Curious, I ssh’d into the server to investigate. Running a df -h indicated as expected the disk space in use was over 70% (which is the trigger for sensu to send a notification) and the log files had grown way over expected size. So why didn’t logrotate rotate the files? I ran logrotate again to see what’s happening
$ sudo /etc/cron.daily/logrotate
error: backend:7 bad size '536870912.0'
error: found error in "log/production.log", skipping
Huh, ok so now we know why logrotate didn’t run. But having a decimal in the config causes it to flag as bad size? I checked the documentation and it doesn’t mention so:
size size Log files are rotated when they grow bigger then size bytes. If size is followed by M, the size if assumed to be in megabytes. If the k is used, the size is in kilobytes. So size 100, size 100k, and size 100M are all valid.

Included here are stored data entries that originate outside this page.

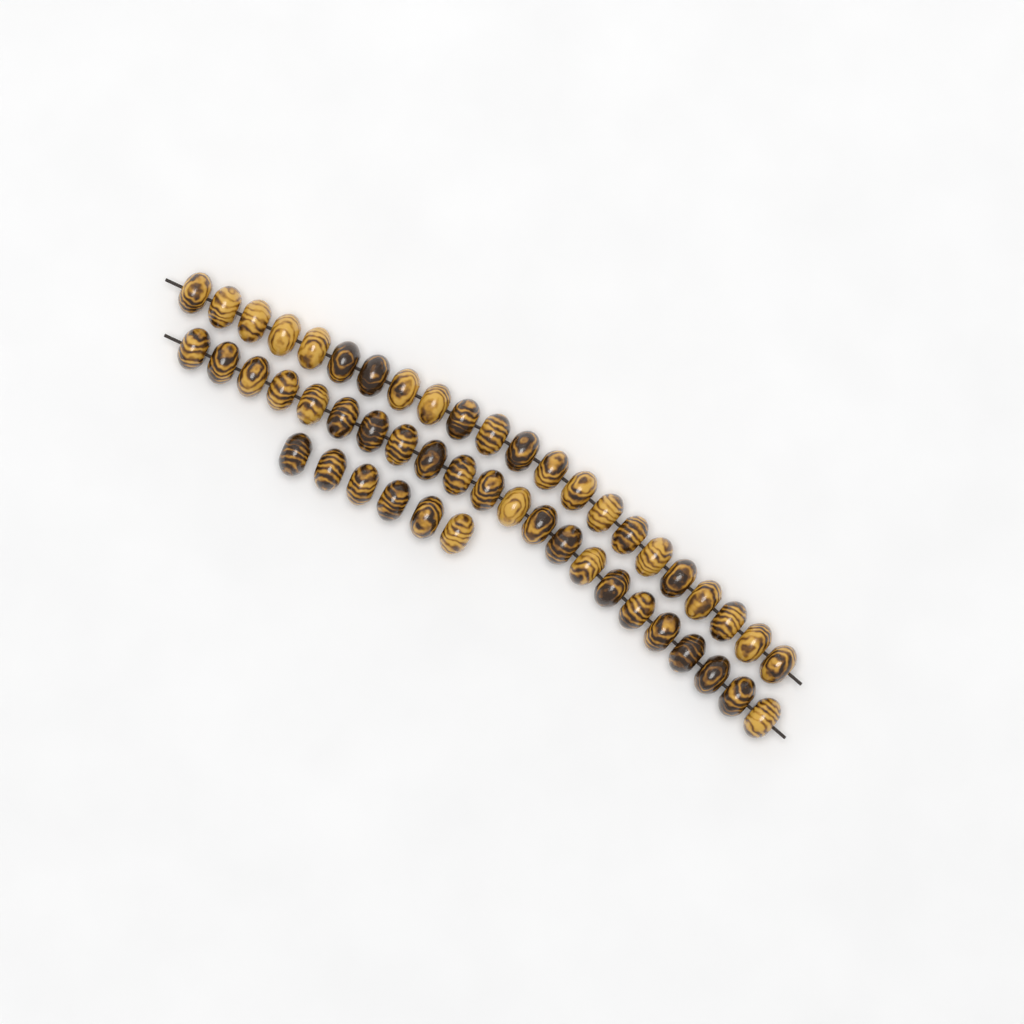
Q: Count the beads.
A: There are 50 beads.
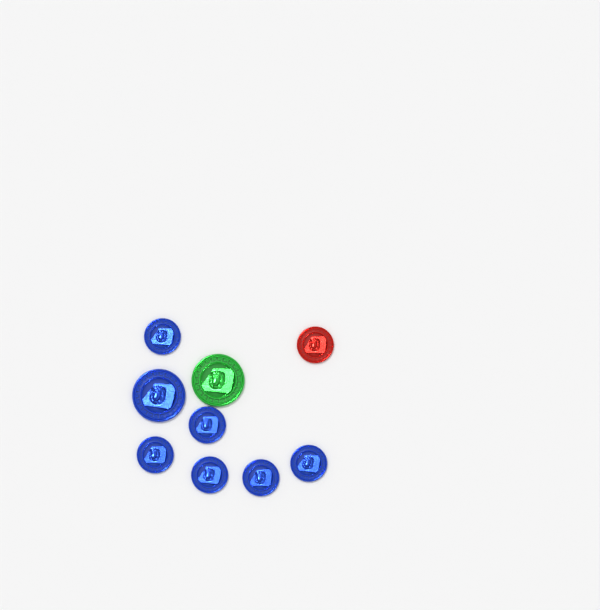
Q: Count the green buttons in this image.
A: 1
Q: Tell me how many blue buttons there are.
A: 7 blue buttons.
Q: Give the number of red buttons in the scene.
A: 1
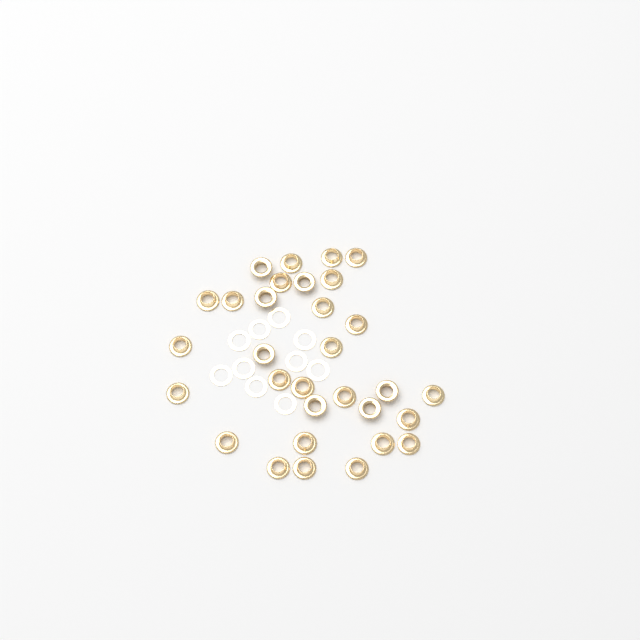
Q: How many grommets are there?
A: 31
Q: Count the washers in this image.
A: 10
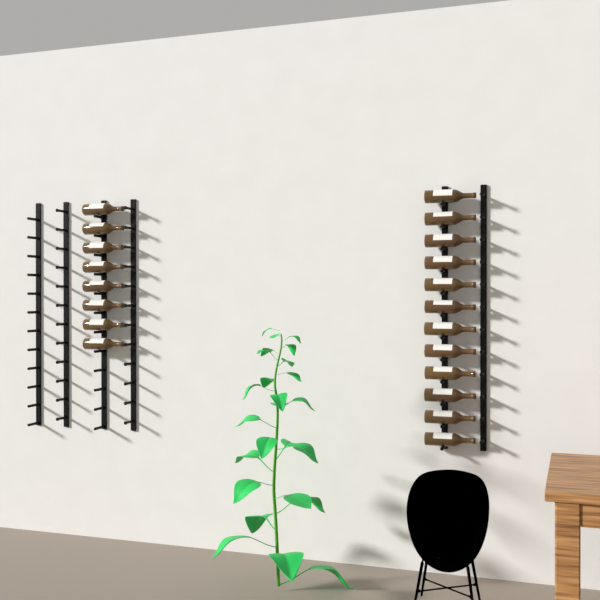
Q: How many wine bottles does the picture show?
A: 20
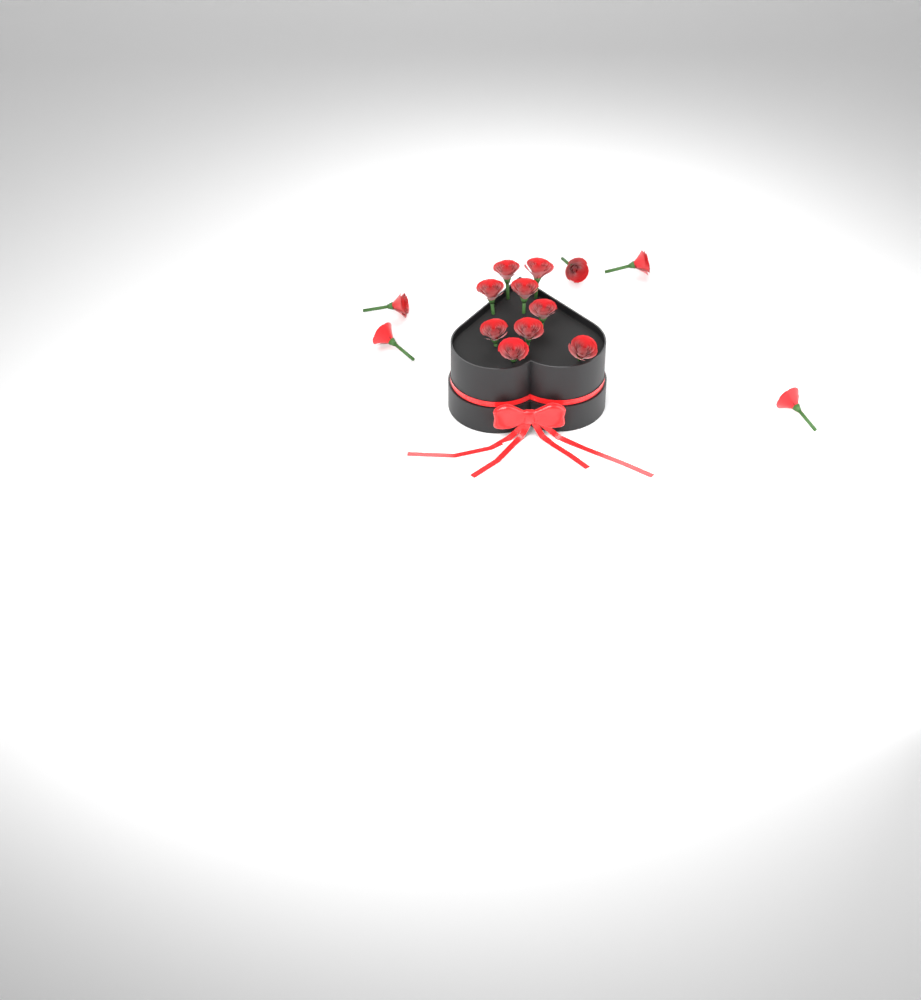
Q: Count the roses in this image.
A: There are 14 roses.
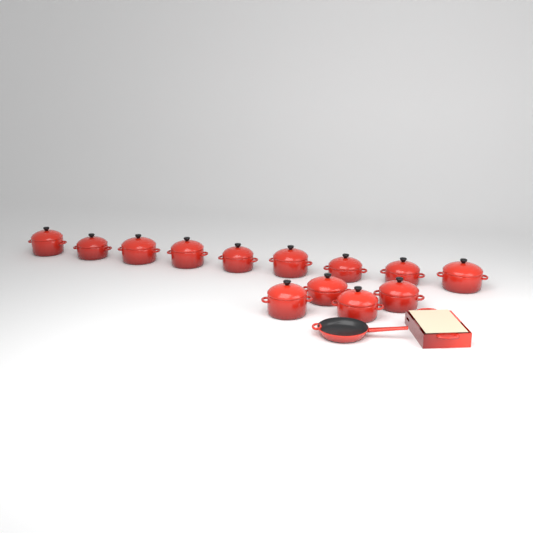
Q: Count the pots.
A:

Removing the decimal allowed logrotate to work fine and rotated the files. So that’s a TIL for me. In case you’re wondering how that decimal came into the picture, Chef is used as the CM tool for deploying all changes. The size is defined in a recipe as so
size (0.5 * (1024 * 1024 * 1024))
maxsize (0.5 * (1024 * 1024 * 1024))
Now the first number is templated based on what service is being deployed and for the backend, it is configured as 0.5. Since Chef uses Ruby, this evaluates to ‘536870912.0’ and thus, the error.